Mexican land grant in California

Rancho La Brea was a 4439 acre Mexican land grant in present-day Los Angeles County, California, United States, given in 1828 to Antonio Jose Rocha and Nemisio Dominguez by José Antonio Carrillo, the alcalde of Los Angeles. Rancho La Brea consisted of one square league of land of what is now Wilshire's Miracle Mile, Hollywood, and parts of West Hollywood. The grant included the famous La Brea Tar Pits.

==History==
The title awarded by the alcalde in 1828 was confirmed by José María de Echeandía, governor of Alta California; in 1840, it was reconfirmed by Governor Juan Alvarado.

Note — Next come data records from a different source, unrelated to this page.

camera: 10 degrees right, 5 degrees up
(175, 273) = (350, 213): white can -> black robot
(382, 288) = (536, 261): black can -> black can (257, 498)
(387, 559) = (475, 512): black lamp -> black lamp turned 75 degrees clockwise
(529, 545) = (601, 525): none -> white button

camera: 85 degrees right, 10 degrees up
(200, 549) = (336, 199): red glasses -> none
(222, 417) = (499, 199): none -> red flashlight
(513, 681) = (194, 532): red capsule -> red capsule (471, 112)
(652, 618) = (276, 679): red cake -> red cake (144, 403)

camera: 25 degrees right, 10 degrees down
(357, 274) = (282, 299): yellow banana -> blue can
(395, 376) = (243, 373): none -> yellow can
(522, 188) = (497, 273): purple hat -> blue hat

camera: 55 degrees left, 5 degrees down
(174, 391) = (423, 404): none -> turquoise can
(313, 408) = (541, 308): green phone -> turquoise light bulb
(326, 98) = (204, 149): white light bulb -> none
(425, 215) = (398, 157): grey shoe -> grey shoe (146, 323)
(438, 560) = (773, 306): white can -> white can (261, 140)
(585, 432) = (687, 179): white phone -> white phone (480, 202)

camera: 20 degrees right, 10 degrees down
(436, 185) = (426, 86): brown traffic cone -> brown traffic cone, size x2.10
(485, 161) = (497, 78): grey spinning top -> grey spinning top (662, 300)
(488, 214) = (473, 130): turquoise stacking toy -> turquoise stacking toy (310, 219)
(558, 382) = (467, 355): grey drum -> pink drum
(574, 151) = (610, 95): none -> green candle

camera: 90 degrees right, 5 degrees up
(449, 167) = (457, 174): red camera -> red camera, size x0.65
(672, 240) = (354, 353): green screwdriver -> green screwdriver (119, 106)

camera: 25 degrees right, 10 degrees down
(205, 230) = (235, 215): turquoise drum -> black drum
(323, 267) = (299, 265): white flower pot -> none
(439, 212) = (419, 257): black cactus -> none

With the cession of California to the United States after the Mexican–American War, the 1848 Treaty of Guadalupe Hidalgo provided that the land grants would be honored. As required by the Land Act of 1851, a claim was filed by Antonio José Rocha, José Jorge Rocha, and Josefa de la Merced de Jordan with the Public Land Commission in 1852, but it was rejected in 1860. As a lawyer and surveyor, Henry Hancock worked for the Rocha family to aid them with their efforts to prove their claim to Rancho La Brea. The Rochas finally won their claim (the grant was recorded as patented to "A. J. Rocha et al." in 1873). The grant included the famous La Brea Tar Pits.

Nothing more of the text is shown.